* _Bounding boxes with keypoints_
--- --- ---

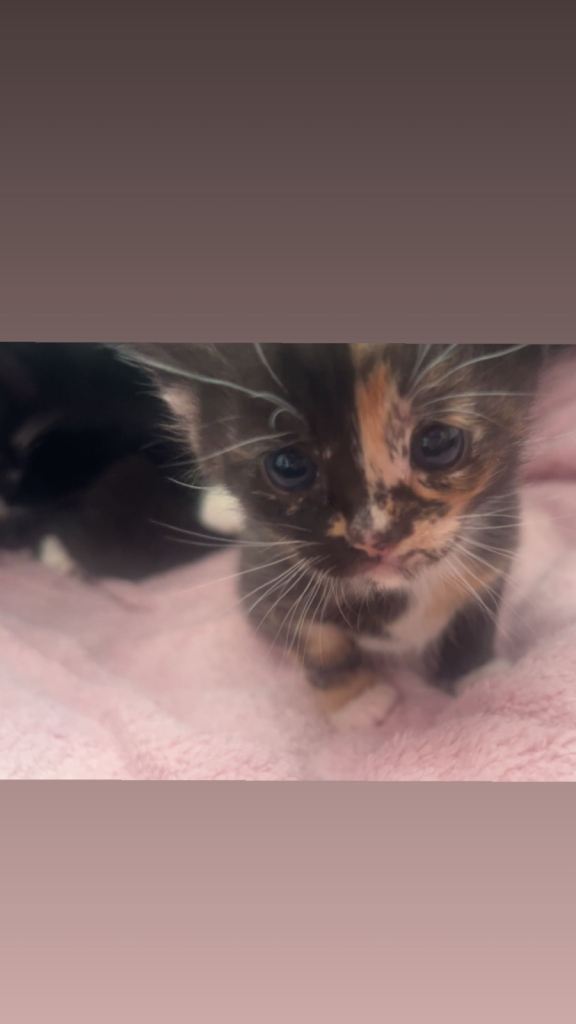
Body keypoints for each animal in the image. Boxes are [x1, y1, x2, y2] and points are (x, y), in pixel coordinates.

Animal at [122, 342, 547, 716]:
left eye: (438, 441)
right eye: (288, 466)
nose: (374, 537)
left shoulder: (496, 551)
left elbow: (475, 613)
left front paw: (474, 673)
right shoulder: (267, 581)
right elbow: (318, 643)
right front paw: (357, 701)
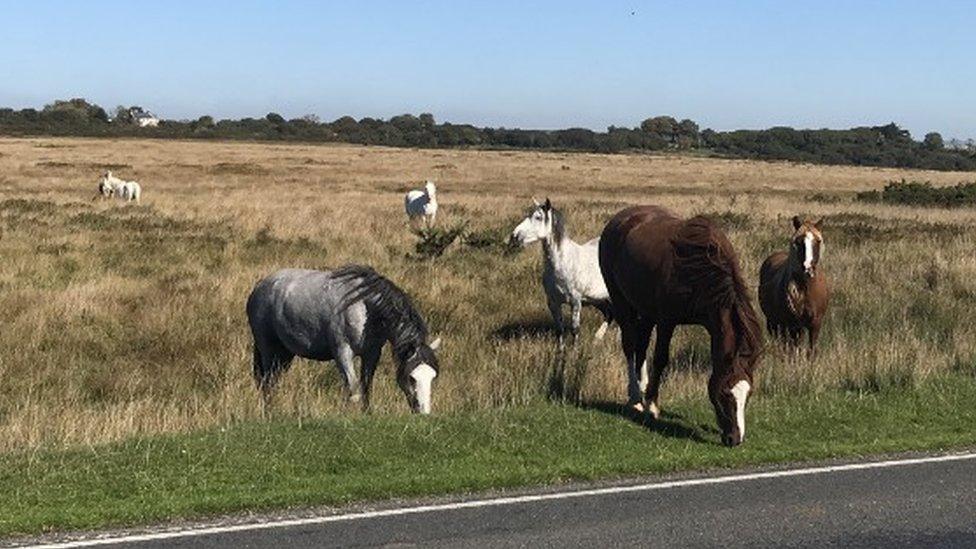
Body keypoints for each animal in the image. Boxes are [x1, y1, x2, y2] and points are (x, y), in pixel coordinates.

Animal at [508, 199, 612, 340]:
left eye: (538, 217)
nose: (514, 236)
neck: (562, 264)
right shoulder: (553, 303)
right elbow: (559, 330)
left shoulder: (575, 302)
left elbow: (575, 330)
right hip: (597, 299)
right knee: (609, 313)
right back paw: (598, 337)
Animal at [600, 206, 768, 446]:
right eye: (725, 393)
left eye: (749, 394)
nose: (735, 439)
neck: (700, 272)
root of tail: (621, 218)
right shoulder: (667, 321)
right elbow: (661, 359)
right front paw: (652, 405)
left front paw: (650, 398)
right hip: (622, 302)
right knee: (630, 346)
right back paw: (635, 396)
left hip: (646, 312)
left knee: (641, 347)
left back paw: (642, 389)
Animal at [760, 216, 828, 354]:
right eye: (798, 242)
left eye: (818, 241)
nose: (808, 268)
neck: (807, 289)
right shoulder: (794, 325)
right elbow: (794, 348)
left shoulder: (815, 324)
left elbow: (811, 350)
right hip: (774, 322)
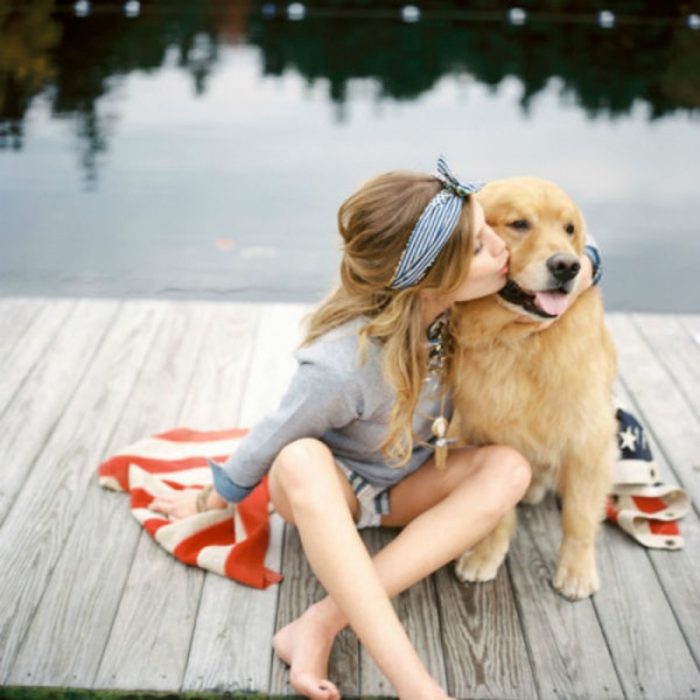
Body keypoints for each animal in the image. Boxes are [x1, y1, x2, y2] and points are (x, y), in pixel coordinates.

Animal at [452, 178, 616, 600]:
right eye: (519, 224)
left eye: (569, 228)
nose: (568, 265)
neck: (520, 342)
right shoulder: (487, 437)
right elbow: (497, 514)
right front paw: (485, 555)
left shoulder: (589, 439)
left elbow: (579, 516)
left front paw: (577, 571)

--- --- ---

* _What to do_
Search the entries above for lines containing the word "front", and copy each one.

* _Answer to this problem_
left front paw: (474, 673)
right front paw: (357, 701)
right front paw: (652, 405)
left front paw: (650, 398)
right front paw: (485, 555)
left front paw: (577, 571)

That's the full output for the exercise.